- [What to do]:
Of the entries below, copy only those lines that contain the word "user".

[Start of section]

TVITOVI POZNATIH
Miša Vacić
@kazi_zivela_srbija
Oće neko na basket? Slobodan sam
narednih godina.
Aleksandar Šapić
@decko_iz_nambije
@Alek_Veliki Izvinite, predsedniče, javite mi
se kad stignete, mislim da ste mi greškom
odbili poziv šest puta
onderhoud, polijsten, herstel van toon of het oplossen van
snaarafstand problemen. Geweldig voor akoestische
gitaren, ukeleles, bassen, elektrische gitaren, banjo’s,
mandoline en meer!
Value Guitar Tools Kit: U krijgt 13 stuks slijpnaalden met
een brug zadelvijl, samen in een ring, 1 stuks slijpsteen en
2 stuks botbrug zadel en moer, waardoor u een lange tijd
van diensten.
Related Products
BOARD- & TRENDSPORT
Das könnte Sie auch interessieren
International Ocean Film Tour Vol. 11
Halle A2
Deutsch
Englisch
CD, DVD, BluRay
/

[End of section]
[Start of section]

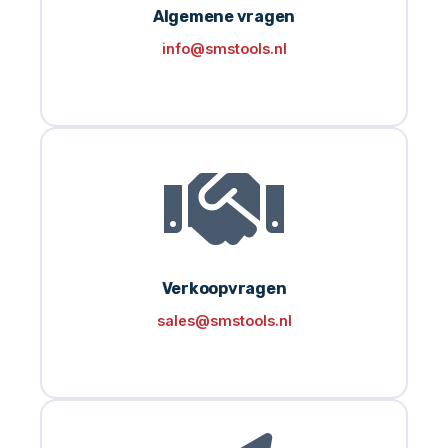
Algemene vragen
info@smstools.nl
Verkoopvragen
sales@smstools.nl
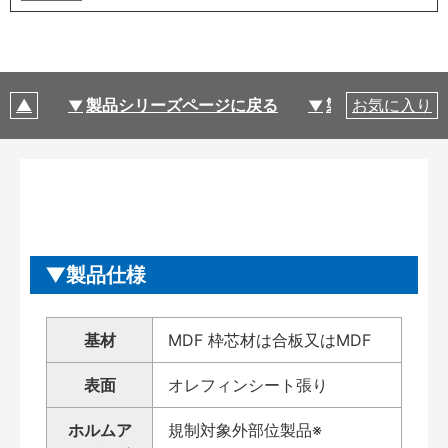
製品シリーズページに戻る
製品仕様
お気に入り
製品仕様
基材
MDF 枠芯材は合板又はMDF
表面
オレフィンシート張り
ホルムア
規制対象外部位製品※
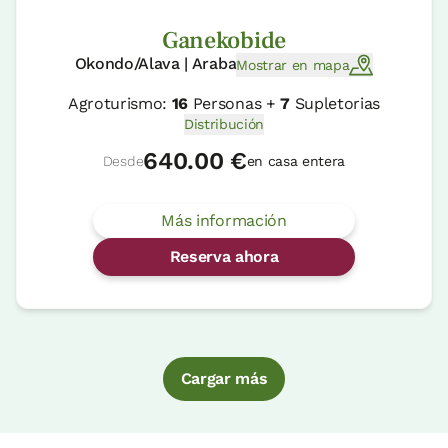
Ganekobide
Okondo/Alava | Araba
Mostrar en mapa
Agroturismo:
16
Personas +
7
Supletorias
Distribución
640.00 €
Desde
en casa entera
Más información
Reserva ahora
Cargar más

[End of section]
[Start of section]

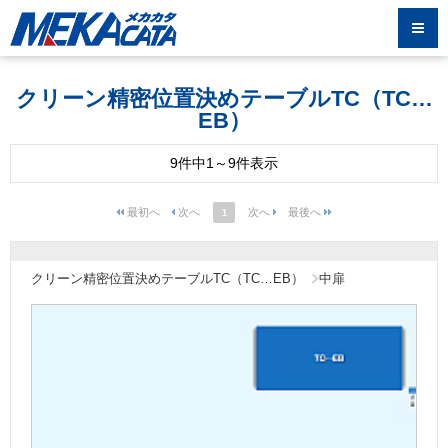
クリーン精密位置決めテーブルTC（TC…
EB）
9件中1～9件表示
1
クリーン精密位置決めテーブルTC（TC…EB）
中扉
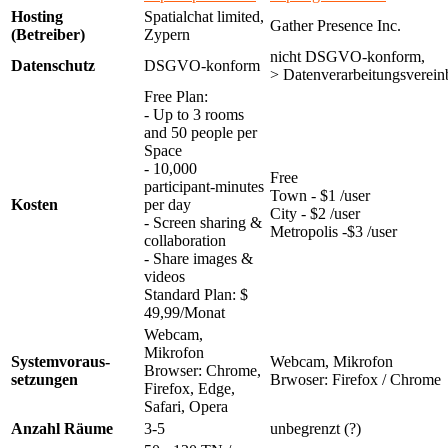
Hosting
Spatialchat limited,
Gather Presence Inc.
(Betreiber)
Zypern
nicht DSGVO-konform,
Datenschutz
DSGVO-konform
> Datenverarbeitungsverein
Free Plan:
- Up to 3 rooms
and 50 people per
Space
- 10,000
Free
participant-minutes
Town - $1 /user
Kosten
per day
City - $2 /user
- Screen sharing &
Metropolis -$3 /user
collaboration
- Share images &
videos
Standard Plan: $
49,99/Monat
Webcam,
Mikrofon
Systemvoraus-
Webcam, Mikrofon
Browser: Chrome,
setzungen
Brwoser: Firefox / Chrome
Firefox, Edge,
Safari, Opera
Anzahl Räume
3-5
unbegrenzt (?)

[End of section]

- [Output of the task]:
Town - $1 /user
City - $2 /user
Metropolis -$3 /user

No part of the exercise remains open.